Provided records
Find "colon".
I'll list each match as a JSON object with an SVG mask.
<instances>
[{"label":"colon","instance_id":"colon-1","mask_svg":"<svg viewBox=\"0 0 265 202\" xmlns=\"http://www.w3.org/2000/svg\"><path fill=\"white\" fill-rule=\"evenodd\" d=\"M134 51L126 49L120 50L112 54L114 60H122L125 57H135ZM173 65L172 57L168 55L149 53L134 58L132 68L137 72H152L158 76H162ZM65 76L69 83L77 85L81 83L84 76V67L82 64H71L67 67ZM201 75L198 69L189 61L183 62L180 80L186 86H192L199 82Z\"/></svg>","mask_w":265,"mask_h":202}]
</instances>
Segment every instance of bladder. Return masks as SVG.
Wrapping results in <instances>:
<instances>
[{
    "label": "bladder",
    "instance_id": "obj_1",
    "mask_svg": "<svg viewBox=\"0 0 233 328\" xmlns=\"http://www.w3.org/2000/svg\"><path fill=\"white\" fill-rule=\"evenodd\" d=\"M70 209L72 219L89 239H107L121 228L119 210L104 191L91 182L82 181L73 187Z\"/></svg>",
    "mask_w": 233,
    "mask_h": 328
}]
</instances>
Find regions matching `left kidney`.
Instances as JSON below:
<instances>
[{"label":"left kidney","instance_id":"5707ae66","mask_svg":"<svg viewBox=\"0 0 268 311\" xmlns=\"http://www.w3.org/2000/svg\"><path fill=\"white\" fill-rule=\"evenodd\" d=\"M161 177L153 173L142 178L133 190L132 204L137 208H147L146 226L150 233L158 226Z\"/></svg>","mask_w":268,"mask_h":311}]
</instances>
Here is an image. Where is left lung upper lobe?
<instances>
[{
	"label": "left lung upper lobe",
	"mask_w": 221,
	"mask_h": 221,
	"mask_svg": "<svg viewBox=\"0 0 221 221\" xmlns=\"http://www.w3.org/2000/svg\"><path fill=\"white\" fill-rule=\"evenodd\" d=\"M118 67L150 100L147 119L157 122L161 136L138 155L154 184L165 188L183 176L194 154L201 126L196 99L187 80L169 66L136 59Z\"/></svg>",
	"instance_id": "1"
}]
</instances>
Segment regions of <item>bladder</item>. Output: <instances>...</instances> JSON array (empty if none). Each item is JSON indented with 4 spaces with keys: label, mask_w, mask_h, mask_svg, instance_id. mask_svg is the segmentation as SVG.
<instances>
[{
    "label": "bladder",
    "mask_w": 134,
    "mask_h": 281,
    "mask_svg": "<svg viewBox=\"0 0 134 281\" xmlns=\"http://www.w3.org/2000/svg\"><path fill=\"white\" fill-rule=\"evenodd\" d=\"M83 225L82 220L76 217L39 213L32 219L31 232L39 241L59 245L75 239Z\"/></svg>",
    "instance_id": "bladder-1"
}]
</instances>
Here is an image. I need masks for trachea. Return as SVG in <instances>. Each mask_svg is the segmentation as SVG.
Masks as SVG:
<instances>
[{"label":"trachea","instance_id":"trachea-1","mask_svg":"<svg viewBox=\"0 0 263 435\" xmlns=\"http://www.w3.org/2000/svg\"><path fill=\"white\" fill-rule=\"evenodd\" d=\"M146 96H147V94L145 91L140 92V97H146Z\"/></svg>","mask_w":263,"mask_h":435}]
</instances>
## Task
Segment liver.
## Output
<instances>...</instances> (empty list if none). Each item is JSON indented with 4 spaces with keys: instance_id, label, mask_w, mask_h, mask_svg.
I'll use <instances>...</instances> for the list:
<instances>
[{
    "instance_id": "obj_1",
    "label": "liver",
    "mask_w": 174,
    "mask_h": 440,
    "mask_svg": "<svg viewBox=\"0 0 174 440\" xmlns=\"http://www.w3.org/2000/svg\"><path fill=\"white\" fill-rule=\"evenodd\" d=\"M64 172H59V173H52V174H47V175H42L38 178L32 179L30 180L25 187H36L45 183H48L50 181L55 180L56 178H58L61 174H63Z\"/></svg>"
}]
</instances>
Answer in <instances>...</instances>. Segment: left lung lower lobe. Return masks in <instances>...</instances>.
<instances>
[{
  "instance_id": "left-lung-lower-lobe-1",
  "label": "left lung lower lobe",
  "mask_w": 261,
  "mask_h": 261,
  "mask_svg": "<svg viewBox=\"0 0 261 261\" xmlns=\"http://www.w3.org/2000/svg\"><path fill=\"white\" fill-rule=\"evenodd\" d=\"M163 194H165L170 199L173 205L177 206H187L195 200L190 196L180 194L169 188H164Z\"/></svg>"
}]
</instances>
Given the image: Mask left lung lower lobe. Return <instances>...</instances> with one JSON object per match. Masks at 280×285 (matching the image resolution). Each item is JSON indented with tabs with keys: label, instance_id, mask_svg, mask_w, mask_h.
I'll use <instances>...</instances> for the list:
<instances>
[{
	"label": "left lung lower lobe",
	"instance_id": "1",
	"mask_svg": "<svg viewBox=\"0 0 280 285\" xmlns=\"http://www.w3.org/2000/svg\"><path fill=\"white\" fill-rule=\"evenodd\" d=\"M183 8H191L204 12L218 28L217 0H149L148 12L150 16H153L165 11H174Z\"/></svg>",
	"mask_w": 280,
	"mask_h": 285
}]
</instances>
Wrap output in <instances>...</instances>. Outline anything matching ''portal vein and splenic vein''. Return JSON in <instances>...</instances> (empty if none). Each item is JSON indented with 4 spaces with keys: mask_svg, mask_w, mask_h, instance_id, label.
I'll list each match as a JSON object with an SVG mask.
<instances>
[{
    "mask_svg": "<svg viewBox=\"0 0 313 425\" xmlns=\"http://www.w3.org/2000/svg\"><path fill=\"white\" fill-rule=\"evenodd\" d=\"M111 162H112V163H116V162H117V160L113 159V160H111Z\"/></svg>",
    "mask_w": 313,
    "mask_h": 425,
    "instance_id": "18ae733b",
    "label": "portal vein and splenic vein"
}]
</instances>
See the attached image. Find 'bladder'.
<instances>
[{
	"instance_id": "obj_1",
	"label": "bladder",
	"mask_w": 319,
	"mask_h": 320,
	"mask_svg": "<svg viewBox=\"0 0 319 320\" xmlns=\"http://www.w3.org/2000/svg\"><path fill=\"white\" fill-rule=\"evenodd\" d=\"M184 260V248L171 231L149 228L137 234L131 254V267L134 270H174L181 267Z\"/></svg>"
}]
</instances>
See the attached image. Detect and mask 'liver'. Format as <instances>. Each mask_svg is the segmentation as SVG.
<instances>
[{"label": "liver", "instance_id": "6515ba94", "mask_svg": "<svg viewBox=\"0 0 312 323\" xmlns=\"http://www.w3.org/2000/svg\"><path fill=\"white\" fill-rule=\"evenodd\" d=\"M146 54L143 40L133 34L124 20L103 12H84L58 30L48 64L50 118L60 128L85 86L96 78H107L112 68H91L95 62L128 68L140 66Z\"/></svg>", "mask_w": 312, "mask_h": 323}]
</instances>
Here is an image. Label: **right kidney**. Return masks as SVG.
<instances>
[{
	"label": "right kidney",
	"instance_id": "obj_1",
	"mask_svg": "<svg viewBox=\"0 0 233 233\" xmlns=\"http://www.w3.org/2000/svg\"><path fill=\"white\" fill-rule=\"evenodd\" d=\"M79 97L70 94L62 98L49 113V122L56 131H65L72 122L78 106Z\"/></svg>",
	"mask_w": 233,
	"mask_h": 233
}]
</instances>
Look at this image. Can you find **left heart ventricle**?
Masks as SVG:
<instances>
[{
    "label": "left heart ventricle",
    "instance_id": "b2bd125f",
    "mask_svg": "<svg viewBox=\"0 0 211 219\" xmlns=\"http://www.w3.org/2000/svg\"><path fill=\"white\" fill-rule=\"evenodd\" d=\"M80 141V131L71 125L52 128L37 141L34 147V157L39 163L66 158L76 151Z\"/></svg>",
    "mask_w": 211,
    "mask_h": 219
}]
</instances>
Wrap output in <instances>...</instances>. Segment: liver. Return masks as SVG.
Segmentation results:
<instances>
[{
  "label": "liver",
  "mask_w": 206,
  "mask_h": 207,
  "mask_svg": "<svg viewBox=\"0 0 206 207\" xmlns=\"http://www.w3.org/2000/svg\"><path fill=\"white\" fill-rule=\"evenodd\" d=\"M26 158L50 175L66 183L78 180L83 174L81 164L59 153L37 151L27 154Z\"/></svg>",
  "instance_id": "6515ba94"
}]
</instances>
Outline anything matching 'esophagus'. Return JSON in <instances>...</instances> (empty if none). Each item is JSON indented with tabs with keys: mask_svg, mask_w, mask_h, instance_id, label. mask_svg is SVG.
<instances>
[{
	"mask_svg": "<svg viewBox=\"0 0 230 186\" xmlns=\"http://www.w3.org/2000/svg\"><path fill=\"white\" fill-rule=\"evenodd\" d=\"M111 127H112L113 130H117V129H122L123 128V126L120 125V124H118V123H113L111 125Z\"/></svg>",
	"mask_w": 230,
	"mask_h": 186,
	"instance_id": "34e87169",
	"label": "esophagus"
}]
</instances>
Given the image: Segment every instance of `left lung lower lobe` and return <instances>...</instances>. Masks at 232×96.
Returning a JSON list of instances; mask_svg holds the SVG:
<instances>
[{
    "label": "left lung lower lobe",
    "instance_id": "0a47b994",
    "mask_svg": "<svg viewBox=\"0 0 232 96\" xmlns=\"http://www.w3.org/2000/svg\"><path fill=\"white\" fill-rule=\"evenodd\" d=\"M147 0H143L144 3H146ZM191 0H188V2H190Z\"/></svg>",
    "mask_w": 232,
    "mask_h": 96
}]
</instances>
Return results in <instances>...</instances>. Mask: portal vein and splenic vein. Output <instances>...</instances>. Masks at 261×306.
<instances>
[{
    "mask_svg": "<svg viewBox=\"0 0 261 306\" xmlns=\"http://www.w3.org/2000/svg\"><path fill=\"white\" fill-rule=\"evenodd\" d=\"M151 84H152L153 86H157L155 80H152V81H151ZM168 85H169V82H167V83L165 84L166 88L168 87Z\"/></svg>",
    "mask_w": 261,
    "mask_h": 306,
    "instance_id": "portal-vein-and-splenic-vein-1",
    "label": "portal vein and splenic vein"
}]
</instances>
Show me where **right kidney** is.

Stated problem
Locate every line in the entries above that contains the string "esophagus", and copy each one. Case counts.

Response below
Outline anything matching 'esophagus'. Return JSON in <instances>...</instances> (empty if none). Each item is JSON indented with tabs with keys: mask_svg, mask_w, mask_h, instance_id, label. mask_svg is SVG.
	"label": "esophagus"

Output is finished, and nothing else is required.